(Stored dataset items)
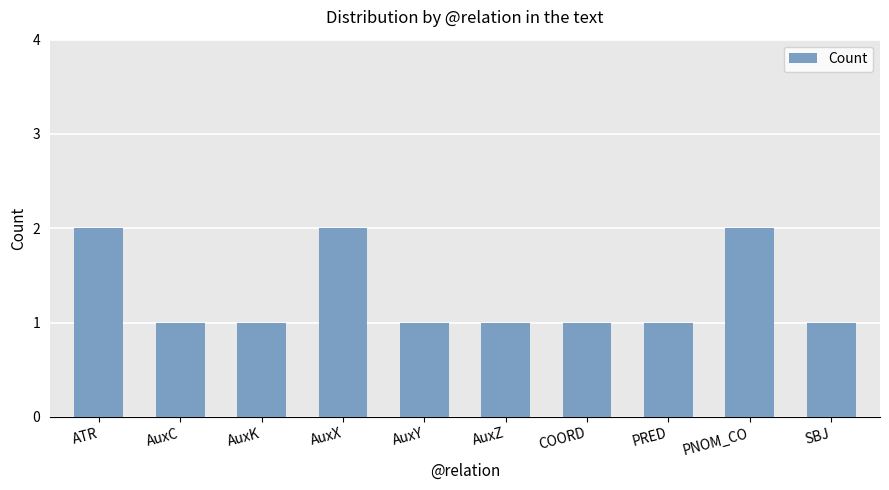

The value at AuxY is 1. True or false?

True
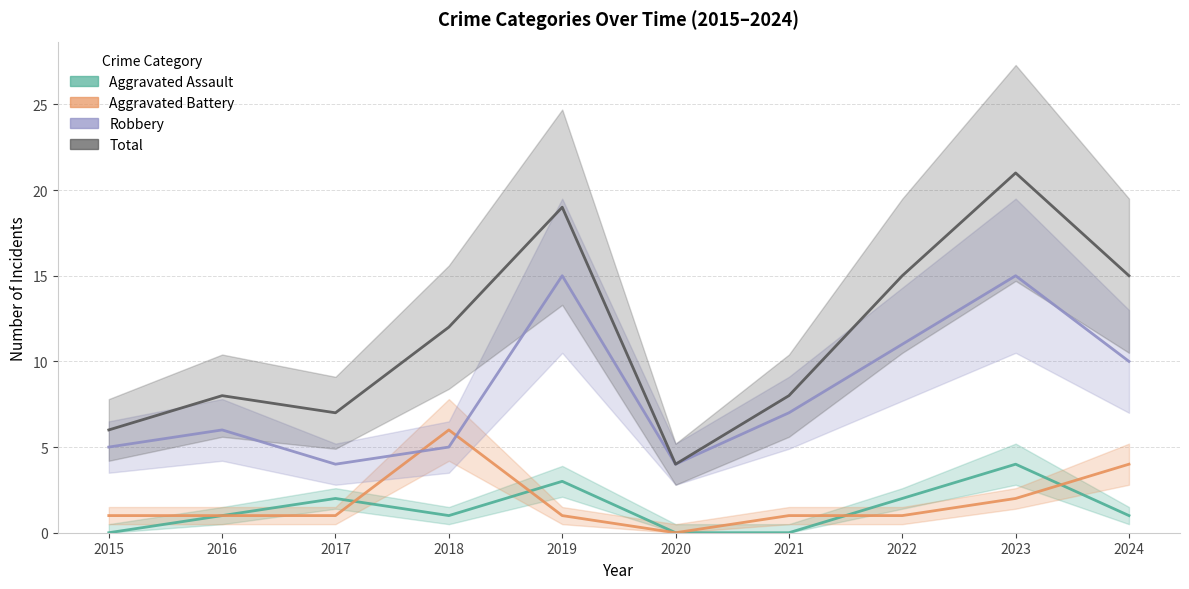

What is the difference between the highest and lowest values at 2021?

8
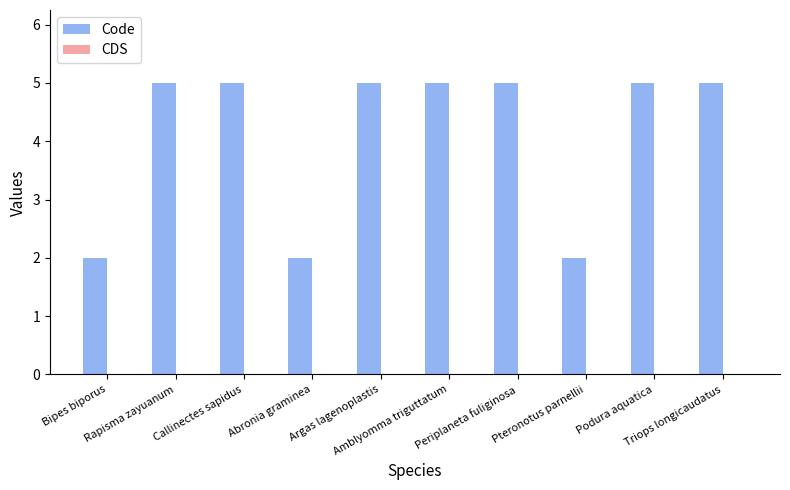

What is the greatest value displayed?

5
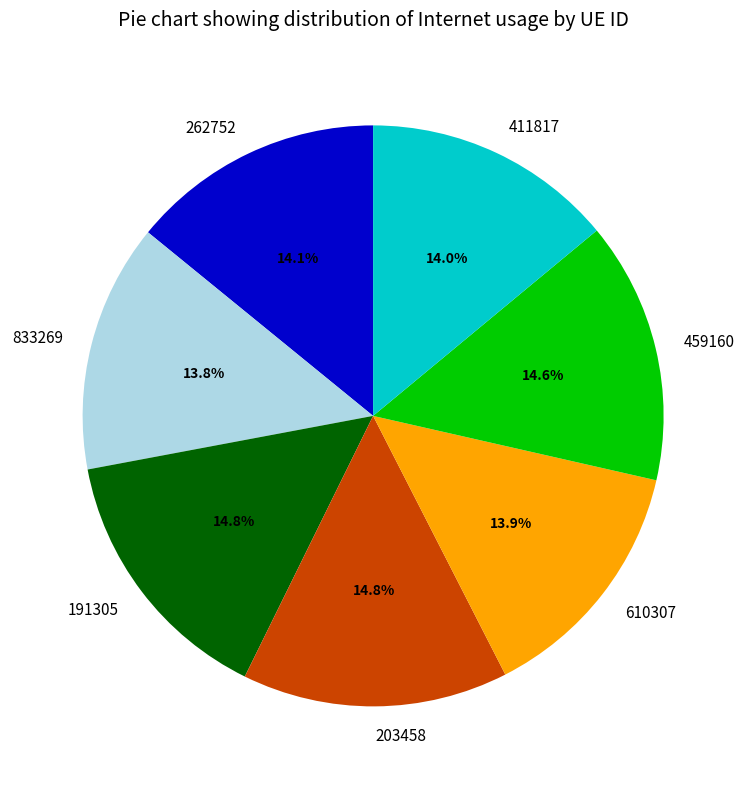

Does 262752 represent more than half of the total?

No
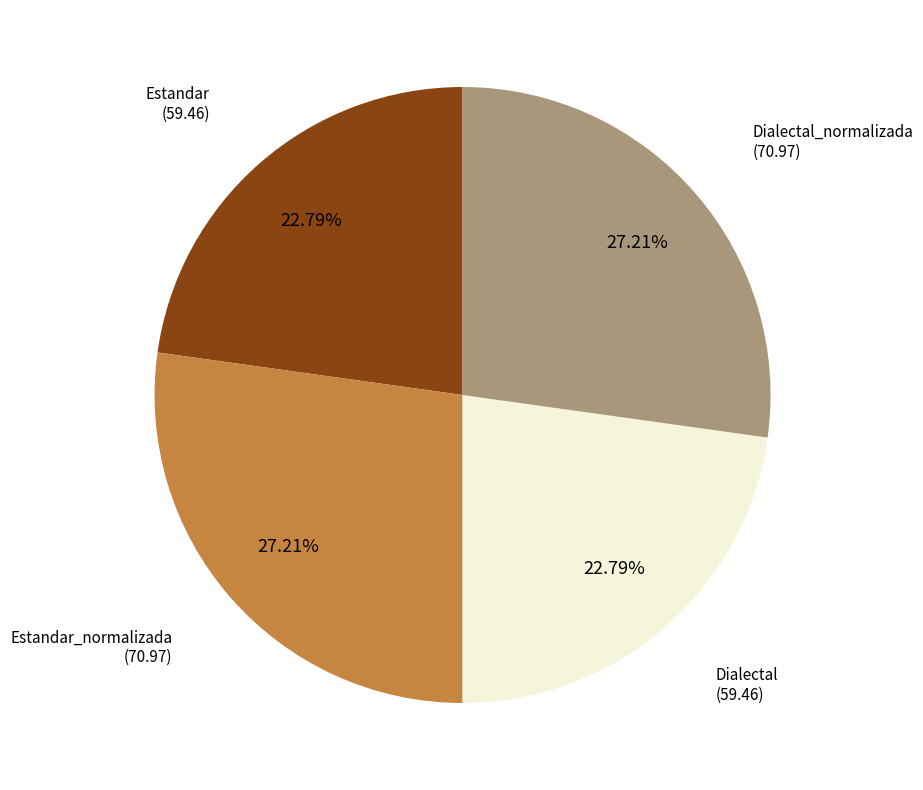

Is there a majority slice in this chart?

No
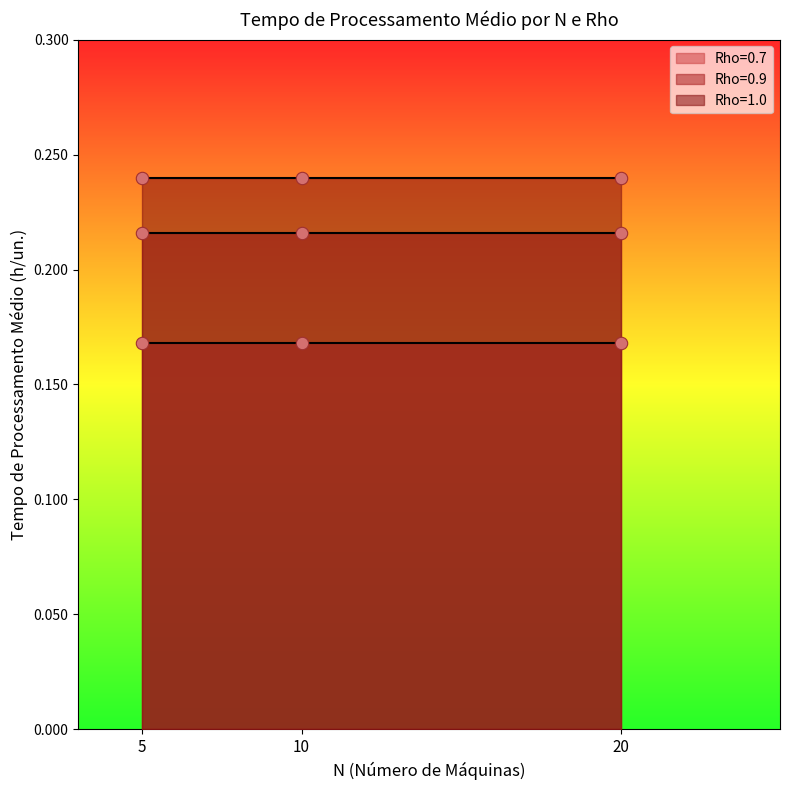

What is the total value across all series at 20?

0.6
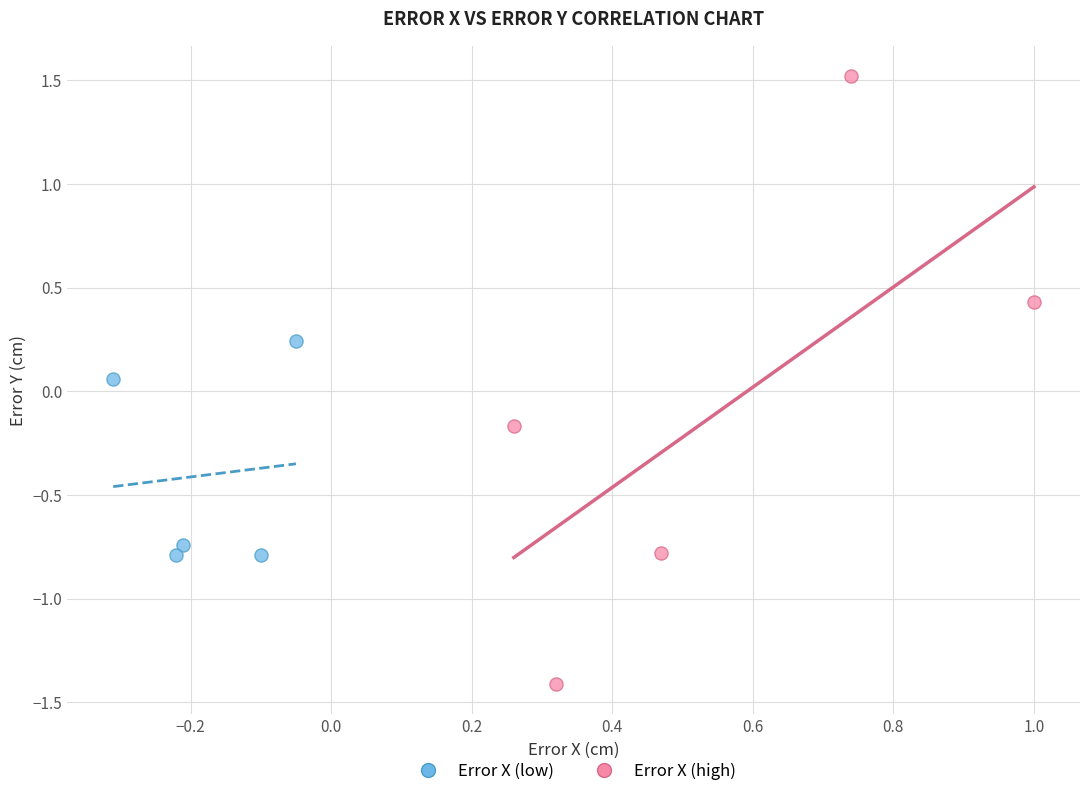

Which series reaches the minimum Y coordinate?

Error X (high)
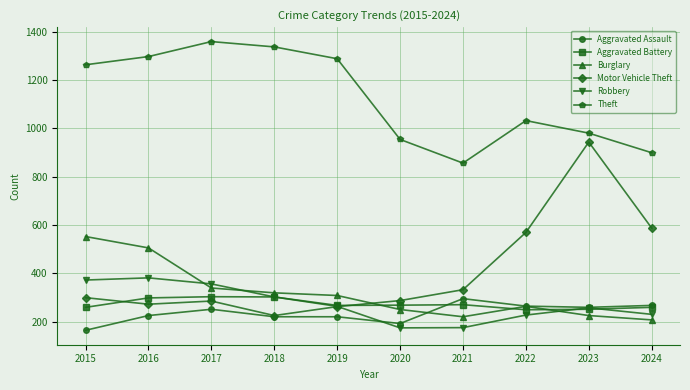

True or false: Robbery has more than 2 interior local peaks.

False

### [Task to carry out]
Copy out the stretch of entries from the line that contains "Error X (high)" through the end of the entries, keeping both ends, and leave the pictures out of your answer.

### [Finished exercise]
Error X (high)

True or false: Robbery has more than 2 interior local peaks.

False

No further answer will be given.